Mais do que na vida de Giancarlo, porém -e aí talvez esteja uma chave para se compreender a fragilidade do texto como algo único, orgânico, solidificado-, as melhores partes do livro de Coutinho estão no início, quando o autor conta a história dos irmãos mais velhos.
O episódio em que Gianni tenta furtar uma tela de dentro de uma igreja -tudo se passa na Itália toscana-, por exemplo, é delicioso. Assim como as empreitadas de Carlo, que, bem-intencionado, utiliza supostos poderes especiais para controlar a vida de seus parentes.
Uma ironia refinada do autor perpassa o longo discurso de um diretor de escola em defesa da pedagogia da violência, ou seja, de um ensino cujo êxito depende, em última instância, do sofrimento do aluno.
Com efeito, ao devolver Giancarlo para os pais, o tal mestre afirma, entre outras coisas: "No momento em que privamos a criança da atividade ou do amigo ao qual se afeiçoou, podemos comprovar, com maior clareza, a eficácia da maldade forjada como instrumento didático".
O que debilita o livro, porém, é o fato de tratar-se, mais, de um somatório de episódios bem narrados, articulados com textos de caráter semi-ensaístico e outros com uso de recursos diversos (há um capítulo escrito sob a forma de peça teatral, poemas etc.).
Parece faltar algo que lhe amarre o conjunto. E dessa ausência resulta uma espécie de dispersão, um estilhaçamento, não da personalidade do personagem, mas sim do personagem propriamente dito, enquanto tal.

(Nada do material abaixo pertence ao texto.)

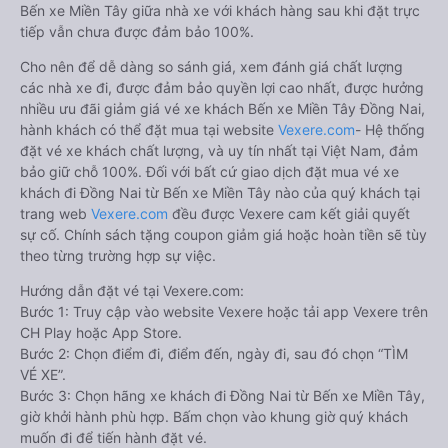
Bến xe Miền Tây giữa nhà xe với khách hàng sau khi đặt trực
tiếp vẫn chưa được đảm bảo 100%.
Cho nên để dễ dàng so sánh giá, xem đánh giá chất lượng
các nhà xe đi, được đảm bảo quyền lợi cao nhất, được hưởng
nhiều ưu đãi giảm giá vé xe khách Bến xe Miền Tây Đồng Nai,
hành khách có thể đặt mua tại website
Vexere.com
- Hệ thống
đặt vé xe khách chất lượng, và uy tín nhất tại Việt Nam, đảm
bảo giữ chỗ 100%. Đối với bất cứ giao dịch đặt mua vé xe
khách đi Đồng Nai từ Bến xe Miền Tây nào của quý khách tại
trang web
Vexere.com
đều được Vexere cam kết giải quyết
sự cố. Chính sách tặng coupon giảm giá hoặc hoàn tiền sẽ tùy
theo từng trường hợp sự việc.
Hướng dẫn đặt vé tại Vexere.com:
Bước 1: Truy cập vào website Vexere hoặc tải app Vexere trên
CH Play hoặc App Store.
Bước 2: Chọn điểm đi, điểm đến, ngày đi, sau đó chọn “TÌM
VÉ XE”.
Bước 3: Chọn hãng xe khách đi Đồng Nai từ Bến xe Miền Tây,
giờ khởi hành phù hợp. Bấm chọn vào khung giờ quý khách
muốn đi để tiến hành đặt vé.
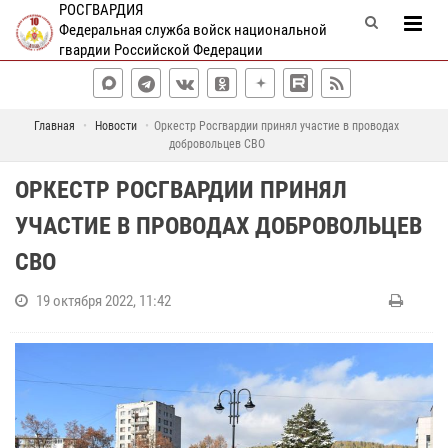
РОСГВАРДИЯ
Федеральная служба войск национальной
гвардии Российской Федерации
Главная
Новости
Оркестр Росгвардии принял участие в проводах
добровольцев СВО
ОРКЕСТР РОСГВАРДИИ ПРИНЯЛ
УЧАСТИЕ В ПРОВОДАХ ДОБРОВОЛЬЦЕВ
СВО
19 октября 2022, 11:42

Giancarlo não está verdadeiramente no centro como deveria estar. Como leitores, é muito à distância que o acompanhamos. Ele é mais produto do que evolução.
Apesar disso, pelas qualidades apontadas mais acima, vale a pena conhecer o trabalho de Coutinho. Mesmo que, certamente senhor de seu ofício no domínio do conto, da narrativa curta, ele ainda fique a dever no texto mais extenso, como romancista.